» **Text passage**

The process advanced by the NCAA hinders representation provided by legal counsel creating an atmosphere fraught with ethical dilemmas and pitfalls that an attorney consulting a student-athlete must encounter. Will the attorney be able to advance what is best for the client or will a neutral party, the NCAA, tie his hands? What harm could possibly befall the student-athlete if such a rule were not found? What occurs if the parents of a student are attorneys or for that matter sports agents? What would have happened if Tim Baratta [the lawyer hired by the plaintiff] had been in the kitchen or outside or on the patio instead of in the same room as his client when the offer from the Minnesota Twins was made to Plaintiff?

This Court appreciates that a fundamental goal of the member institutions and the Defendant is to preserve the clear line of demarcation between amateurism and professionalism. However, to suggest that Bylaw accomplishes that purpose by instructing a student-athlete that his attorney cannot do what he was [sic] hired him or her to do, is simply illegitimate.
The NCAA indicated in a statement [NYT report] that it would appeal Thursday's ruling to a higher court.

Judge Tone's ruling in Oliver v. NCAA could have significant impact on both collegiate baseball and the signing of drafted players by professional clubs, as well as the NCAA's overarching player-eligibility scheme. Currently, many high school players attempt to negotiate professional contracts without the substantial assistance of legal advisers in order to maintain NCAA eligibility. The repeal of the NCAA bylaw could lead to an increase in the number of drafted amateur players signing professional contracts immediately after high school due to the assistance of legal counsel in the negotiating process. Such an increase would also lead to a decreasing number of high-quality amateur baseball players enrolling in NCAA collegiate baseball programs. Unlike student-athletes in other NCAA sports, baseball players are eligible to be drafted after graduating from high school [AP report].

» **Dataset extract**
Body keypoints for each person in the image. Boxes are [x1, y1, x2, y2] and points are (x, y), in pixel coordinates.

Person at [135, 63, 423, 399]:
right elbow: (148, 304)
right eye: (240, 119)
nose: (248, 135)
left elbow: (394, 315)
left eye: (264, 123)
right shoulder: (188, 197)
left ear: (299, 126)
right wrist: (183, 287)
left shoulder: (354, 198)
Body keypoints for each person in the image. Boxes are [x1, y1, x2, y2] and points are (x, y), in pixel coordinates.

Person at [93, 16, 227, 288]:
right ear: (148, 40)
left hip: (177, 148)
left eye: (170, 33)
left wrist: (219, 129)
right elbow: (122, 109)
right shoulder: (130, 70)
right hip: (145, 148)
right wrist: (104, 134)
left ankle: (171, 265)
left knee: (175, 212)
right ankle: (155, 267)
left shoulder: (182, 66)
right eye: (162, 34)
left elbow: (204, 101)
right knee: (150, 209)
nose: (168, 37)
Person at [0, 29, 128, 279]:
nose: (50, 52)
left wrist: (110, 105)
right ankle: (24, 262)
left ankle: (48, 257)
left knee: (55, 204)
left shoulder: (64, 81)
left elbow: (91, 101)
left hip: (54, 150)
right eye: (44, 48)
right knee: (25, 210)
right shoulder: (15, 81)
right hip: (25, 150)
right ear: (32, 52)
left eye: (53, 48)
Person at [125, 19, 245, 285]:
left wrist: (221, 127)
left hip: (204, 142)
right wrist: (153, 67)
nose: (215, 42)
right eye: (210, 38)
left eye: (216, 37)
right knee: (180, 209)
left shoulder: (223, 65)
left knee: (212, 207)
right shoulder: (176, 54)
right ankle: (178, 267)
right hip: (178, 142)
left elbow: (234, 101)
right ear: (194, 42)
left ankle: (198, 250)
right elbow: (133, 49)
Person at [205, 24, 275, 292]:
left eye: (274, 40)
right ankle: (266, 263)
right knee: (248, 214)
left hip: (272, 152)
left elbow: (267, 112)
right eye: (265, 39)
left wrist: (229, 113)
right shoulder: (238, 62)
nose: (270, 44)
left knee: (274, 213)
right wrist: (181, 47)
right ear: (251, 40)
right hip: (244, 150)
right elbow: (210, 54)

==

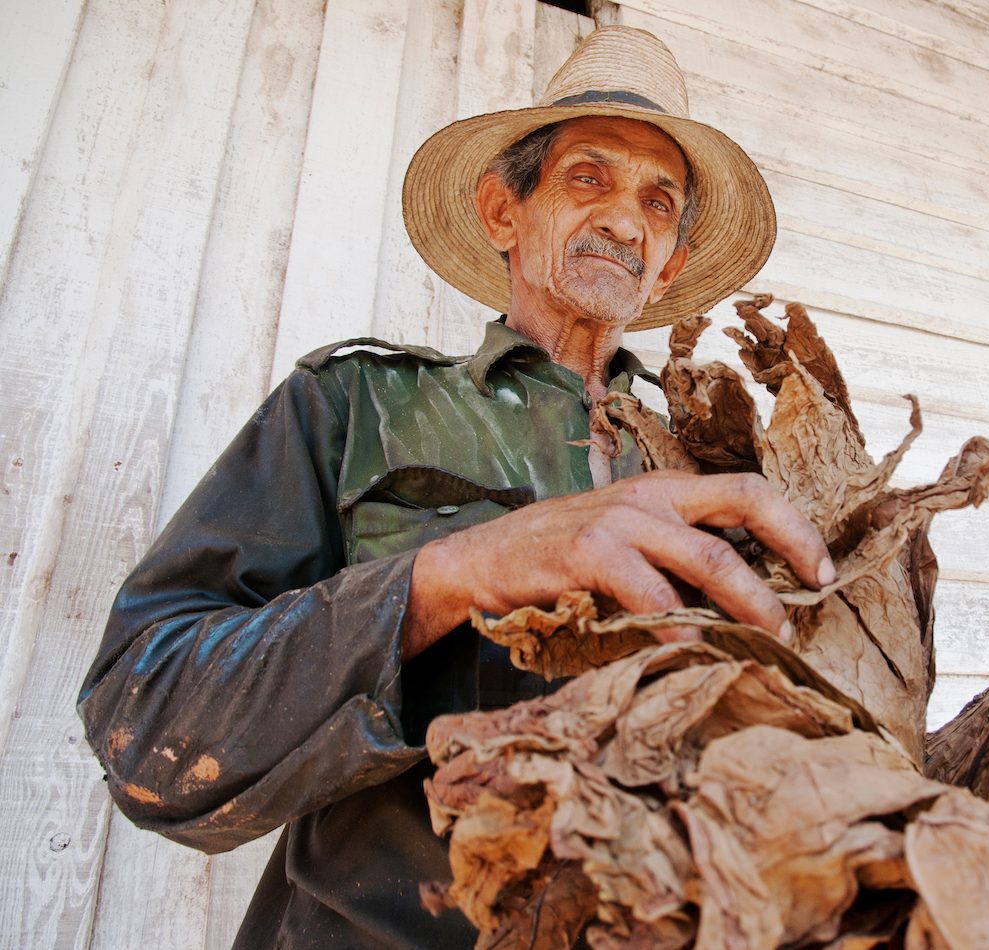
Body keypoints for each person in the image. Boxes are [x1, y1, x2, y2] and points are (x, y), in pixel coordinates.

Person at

» **Activities**
A. In the passage on the NCAA ruling, what did the NCAA say it would do about Thursday's ruling?
B. Duplicate the passage on the NCAA ruling from "Judge Tone's ruling" up to and including "school [AP report].".

» **Solutions for each task**
A. It said it would appeal the ruling to a higher court.

B.
Judge Tone's ruling in Oliver v. NCAA could have significant impact on both collegiate baseball and the signing of drafted players by professional clubs, as well as the NCAA's overarching player-eligibility scheme. Currently, many high school players attempt to negotiate professional contracts without the substantial assistance of legal advisers in order to maintain NCAA eligibility. The repeal of the NCAA bylaw could lead to an increase in the number of drafted amateur players signing professional contracts immediately after high school due to the assistance of legal counsel in the negotiating process. Such an increase would also lead to a decreasing number of high-quality amateur baseball players enrolling in NCAA collegiate baseball programs. Unlike student-athletes in other NCAA sports, baseball players are eligible to be drafted after graduating from high school [AP report].